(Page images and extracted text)

****************************************

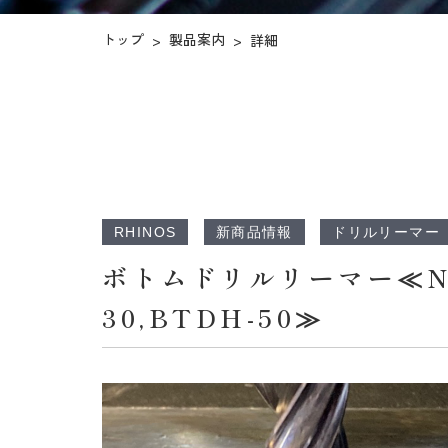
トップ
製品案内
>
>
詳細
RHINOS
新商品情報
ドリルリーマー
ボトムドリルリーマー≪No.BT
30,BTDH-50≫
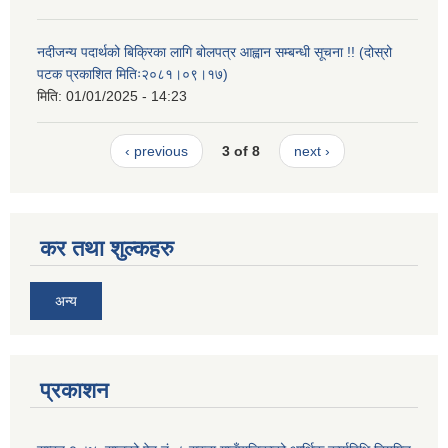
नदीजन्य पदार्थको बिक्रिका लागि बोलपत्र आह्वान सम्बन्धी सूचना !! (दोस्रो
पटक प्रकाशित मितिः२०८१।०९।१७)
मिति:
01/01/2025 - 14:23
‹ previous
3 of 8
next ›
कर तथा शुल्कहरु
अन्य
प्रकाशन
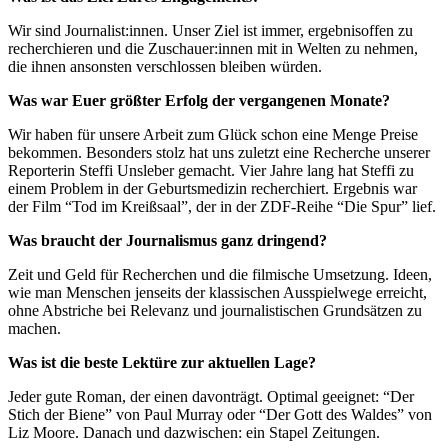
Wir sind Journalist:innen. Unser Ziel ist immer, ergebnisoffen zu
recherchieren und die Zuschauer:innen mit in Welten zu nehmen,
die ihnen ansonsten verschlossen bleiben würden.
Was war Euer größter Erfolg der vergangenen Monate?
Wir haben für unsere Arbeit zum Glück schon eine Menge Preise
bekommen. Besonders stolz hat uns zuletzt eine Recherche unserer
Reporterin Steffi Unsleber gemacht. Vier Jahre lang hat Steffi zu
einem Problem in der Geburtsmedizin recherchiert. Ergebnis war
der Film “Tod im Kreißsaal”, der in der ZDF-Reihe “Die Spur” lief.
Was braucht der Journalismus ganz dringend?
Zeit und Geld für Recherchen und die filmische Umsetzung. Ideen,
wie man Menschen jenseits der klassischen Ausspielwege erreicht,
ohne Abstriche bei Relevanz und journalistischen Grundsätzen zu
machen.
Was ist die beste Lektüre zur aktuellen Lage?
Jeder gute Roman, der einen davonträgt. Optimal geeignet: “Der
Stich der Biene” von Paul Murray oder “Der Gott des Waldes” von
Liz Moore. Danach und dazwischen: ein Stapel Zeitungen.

****************************************

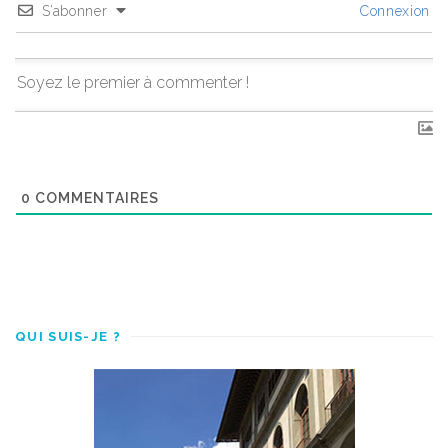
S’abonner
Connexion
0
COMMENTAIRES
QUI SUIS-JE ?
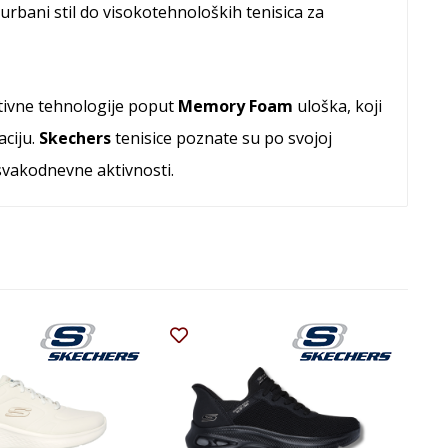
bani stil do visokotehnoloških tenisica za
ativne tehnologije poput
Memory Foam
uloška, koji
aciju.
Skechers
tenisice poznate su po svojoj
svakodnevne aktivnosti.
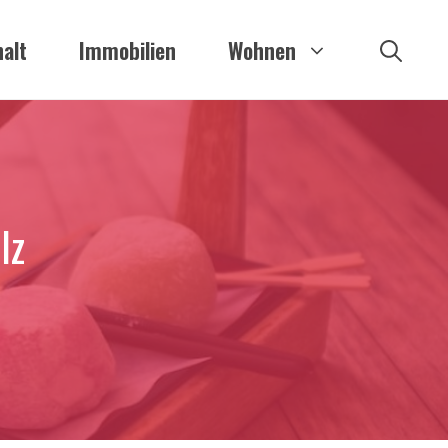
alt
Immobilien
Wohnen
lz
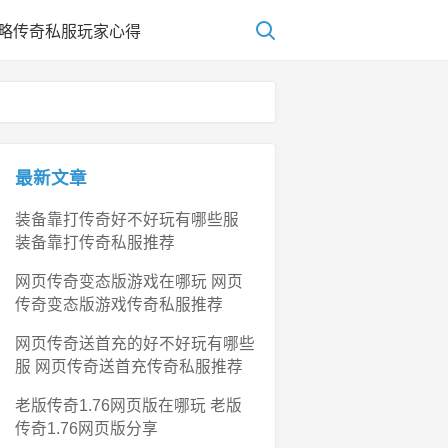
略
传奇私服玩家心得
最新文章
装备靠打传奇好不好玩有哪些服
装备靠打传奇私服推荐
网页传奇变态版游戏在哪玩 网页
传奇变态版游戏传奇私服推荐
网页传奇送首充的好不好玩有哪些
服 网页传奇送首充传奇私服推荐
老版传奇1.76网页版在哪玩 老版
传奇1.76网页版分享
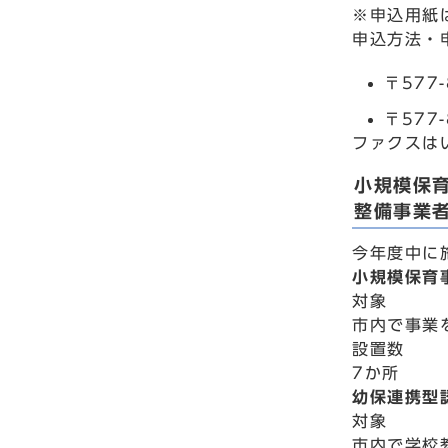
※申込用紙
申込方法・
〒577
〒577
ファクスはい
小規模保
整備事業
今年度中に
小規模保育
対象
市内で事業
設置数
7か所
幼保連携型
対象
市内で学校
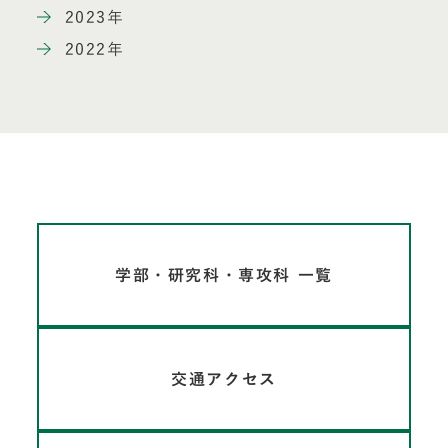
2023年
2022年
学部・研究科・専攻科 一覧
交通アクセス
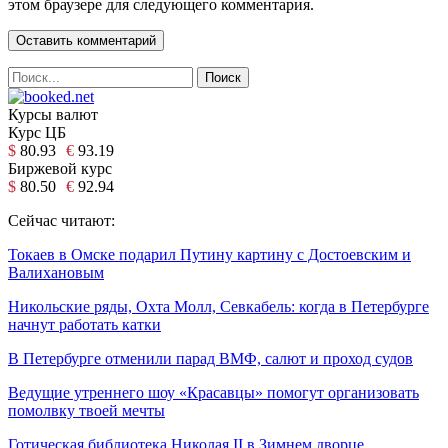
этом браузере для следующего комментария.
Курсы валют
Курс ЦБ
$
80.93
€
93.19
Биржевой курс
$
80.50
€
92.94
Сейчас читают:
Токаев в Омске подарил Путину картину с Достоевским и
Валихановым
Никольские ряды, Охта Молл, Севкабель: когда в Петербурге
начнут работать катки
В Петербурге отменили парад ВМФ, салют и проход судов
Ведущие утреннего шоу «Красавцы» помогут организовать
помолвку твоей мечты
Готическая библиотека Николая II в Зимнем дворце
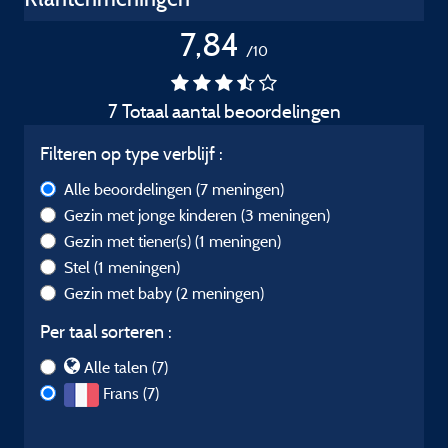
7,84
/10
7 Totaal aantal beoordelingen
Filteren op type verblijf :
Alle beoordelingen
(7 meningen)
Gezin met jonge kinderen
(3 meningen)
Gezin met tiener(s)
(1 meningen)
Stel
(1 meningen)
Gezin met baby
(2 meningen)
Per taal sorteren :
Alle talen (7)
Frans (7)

****************************************

**What is needed**. Pick out every line in the records above that contains the string "meningen" and copy each one in full. Uppercase and lowercase letters count as different.

**Result for this exercise**.
(7 meningen)
(3 meningen)
(1 meningen)
(1 meningen)
(2 meningen)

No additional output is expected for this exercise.